Ciudad de México, 10/02/26 (Más).- Intrigas internas, rivalidades políticas y manipulación de la información fueron parte del ambiente cotidiano en el gobierno de Andrés Manuel López Obrador, según revela Julio Scherer Ibarra en su libro de memorias ‘Ni venganza ni perdón, una amistad al filo del poder’.
El exconsejero jurídico narra desde su perspectiva los episodios más conflictivos de la administración obradorista, a la que perteneció durante sus primeros tres años, hasta su renuncia en 2021 tras lo que describe como una campaña de calumnias en su contra orquestada desde el propio poder.
En esta obra, que será publicada por la editorial Planeta, el abogado detalla su experiencia desde 1997 hasta su salida del gabinete en 2021, marcada –según su versión– por calumnias, traiciones y una campaña de desprestigio impulsada desde dentro del propio gobierno.
De acuerdo con lo publicado por El País, Scherer Ibarra centra parte del relato en su ruptura con el fiscal Alejandro Gertz Manero, a quien acusa de encabezar un intento por destruirlo públicamente.
Junto a Gertz, también responsabiliza a personajes como Jesús Ramírez Cuevas, Olga Sánchez Cordero, Javier Corral y Adán Augusto López Hernández de permitir, encubrir o protagonizar maniobras en su contra.
El abogado asegura que López Hernández, entonces secretario de Gobernación, fue incapaz de actuar con firmeza cuando el presidente le encomendó mediar en el conflicto con Gertz: “Un secretario no solicita que se resuelvan los asuntos, los resuelve”, afirma.

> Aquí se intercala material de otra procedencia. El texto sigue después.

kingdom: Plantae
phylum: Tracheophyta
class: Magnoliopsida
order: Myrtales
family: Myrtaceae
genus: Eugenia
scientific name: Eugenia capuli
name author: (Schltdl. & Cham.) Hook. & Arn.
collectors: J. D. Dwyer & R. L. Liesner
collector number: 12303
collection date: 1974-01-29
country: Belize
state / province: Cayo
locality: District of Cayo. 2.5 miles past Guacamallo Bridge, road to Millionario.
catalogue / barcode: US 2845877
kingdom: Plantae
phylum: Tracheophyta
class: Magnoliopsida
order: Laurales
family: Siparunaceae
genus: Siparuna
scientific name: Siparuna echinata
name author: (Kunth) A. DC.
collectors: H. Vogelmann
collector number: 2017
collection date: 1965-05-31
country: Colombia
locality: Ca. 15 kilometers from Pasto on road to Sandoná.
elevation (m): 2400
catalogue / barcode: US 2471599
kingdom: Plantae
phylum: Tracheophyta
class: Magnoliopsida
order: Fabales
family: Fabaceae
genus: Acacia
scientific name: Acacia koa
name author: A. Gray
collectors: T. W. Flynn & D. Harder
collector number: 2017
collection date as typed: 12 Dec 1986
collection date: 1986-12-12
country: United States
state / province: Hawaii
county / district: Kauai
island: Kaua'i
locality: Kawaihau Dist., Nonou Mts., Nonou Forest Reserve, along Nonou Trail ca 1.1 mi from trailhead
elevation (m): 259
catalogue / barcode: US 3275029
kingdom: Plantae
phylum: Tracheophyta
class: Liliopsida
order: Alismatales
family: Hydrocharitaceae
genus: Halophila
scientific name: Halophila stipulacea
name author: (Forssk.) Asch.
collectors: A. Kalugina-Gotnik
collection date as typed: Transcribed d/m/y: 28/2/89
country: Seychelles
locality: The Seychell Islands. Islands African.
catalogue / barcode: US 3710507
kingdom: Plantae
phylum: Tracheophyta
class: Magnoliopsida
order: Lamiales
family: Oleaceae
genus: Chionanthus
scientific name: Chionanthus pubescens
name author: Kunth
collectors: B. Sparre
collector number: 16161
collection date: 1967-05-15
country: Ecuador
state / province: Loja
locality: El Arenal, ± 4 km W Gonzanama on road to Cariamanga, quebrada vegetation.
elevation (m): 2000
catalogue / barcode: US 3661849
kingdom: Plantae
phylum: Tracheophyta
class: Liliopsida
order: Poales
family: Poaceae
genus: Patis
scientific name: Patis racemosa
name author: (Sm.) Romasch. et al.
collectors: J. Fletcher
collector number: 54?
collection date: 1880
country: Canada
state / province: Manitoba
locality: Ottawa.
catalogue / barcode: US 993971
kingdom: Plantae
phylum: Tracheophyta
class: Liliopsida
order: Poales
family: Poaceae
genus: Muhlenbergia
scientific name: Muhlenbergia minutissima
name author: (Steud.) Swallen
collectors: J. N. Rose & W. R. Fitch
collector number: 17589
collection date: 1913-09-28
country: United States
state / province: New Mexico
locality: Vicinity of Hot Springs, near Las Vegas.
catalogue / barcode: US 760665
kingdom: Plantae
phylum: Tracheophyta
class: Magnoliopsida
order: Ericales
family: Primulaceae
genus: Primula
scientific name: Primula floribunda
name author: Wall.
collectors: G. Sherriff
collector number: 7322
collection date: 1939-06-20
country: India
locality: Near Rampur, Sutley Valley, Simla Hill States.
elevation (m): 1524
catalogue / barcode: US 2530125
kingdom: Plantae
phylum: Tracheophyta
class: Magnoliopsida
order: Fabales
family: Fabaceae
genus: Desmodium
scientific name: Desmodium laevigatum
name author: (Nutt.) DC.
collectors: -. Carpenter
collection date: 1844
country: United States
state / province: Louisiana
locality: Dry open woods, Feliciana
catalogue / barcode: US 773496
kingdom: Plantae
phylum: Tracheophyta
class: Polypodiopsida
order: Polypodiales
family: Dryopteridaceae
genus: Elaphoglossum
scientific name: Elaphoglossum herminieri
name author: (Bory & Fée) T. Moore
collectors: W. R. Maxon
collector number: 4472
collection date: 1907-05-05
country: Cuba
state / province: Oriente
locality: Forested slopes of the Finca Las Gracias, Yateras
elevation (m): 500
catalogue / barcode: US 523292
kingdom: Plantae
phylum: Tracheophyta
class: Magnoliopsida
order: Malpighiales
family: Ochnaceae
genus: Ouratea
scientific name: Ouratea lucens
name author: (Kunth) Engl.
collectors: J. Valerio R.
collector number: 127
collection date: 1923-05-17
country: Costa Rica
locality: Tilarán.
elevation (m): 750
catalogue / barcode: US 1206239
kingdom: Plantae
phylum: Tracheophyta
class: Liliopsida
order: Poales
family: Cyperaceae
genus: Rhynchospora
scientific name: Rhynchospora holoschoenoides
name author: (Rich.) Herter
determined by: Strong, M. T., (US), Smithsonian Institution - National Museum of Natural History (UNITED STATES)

Scherer Ibarra reproduce palabras que, según él, le dijo el propio López Obrador: “Cuando yo salga del Gobierno van a ir contra ti… Prepárate, porque van a desvirtuar lo que sepan y a usar lo que inventen”. Esta advertencia, dice, se volvió profética tras su renuncia, momento en el que comenzaron a surgir filtraciones y señalamientos por supuestos favores a despachos jurídicos, su participación en casos como el de Juan Collado, Altos Hornos de México, Agronitrogenados o Cruz Azul, y acusaciones del abogado Paulo Díez Gargari.
En el libro también critica la selección de integrantes del gabinete presidencial, que en su opinión obedeció más a lealtades políticas que a capacidades técnicas. Cita los casos de Alfonso Durazo, Ana Gabriela Guevara, Olga Sánchez Cordero, Germán Martínez y Manuel Bartlett como ejemplos de decisiones improvisadas o erróneas. A este último lo responsabiliza de la falta de inversión en el sector eléctrico por su desconocimiento del área.
Scherer Ibarra sostiene que López Obrador empezó a gobernar desde la transición debido a la ausencia de Enrique Peña Nieto. En ese periodo se definieron decisiones clave como la cancelación del aeropuerto de Texcoco y la continuidad de la participación de las Fuerzas Armadas en seguridad pública. Según el autor, el presidente depositó en el Ejército y la Marina la ejecución de sus proyectos prioritarios debido a su eficacia frente a las constantes fricciones entre civiles dentro del gabinete.
También aborda el descenso de César Yáñez por su boda mediática y la ascensión de Jesús Ramírez Cuevas como coordinador de Comunicación. Lo acusa de manipular los temas de las conferencias matutinas y de distorsionar la función del periodismo: “Jesús hizo mucho daño al gobierno”, sentencia Scherer, quien lo retrata como un operador que ponía en manos del presidente solo la información que consideraba útil, generando un ambiente de control y simulación.
En lo que considera uno de los episodios más desafortunados, relata cómo Alejandro Gertz Manero fue nombrado fiscal general: una decisión improvisada que, asegura, le causa vergüenza. La omisión de un subprocurador interino obligó al equipo presidencial a improvisar una propuesta de última hora, que derivó en el ascenso de Gertz, a quien señala por utilizar instituciones como el Conacyt para venganzas personales, como en el caso de científicos que no otorgaron un grado académico al hoy fiscal.
Scherer Ibarra asegura haber enviado cartas al presidente López Obrador y a Claudia Sheinbaum en septiembre de 2024 para informar que tomaría acciones legales para limpiar su nombre. Su libro, que dedica 12 capítulos a la trayectoria política de Andrés Manuel López Obrador y 17 a su experiencia dentro del gobierno, busca ser una versión íntima –y crítica– de los años en los que el autor vivió en el corazón del poder.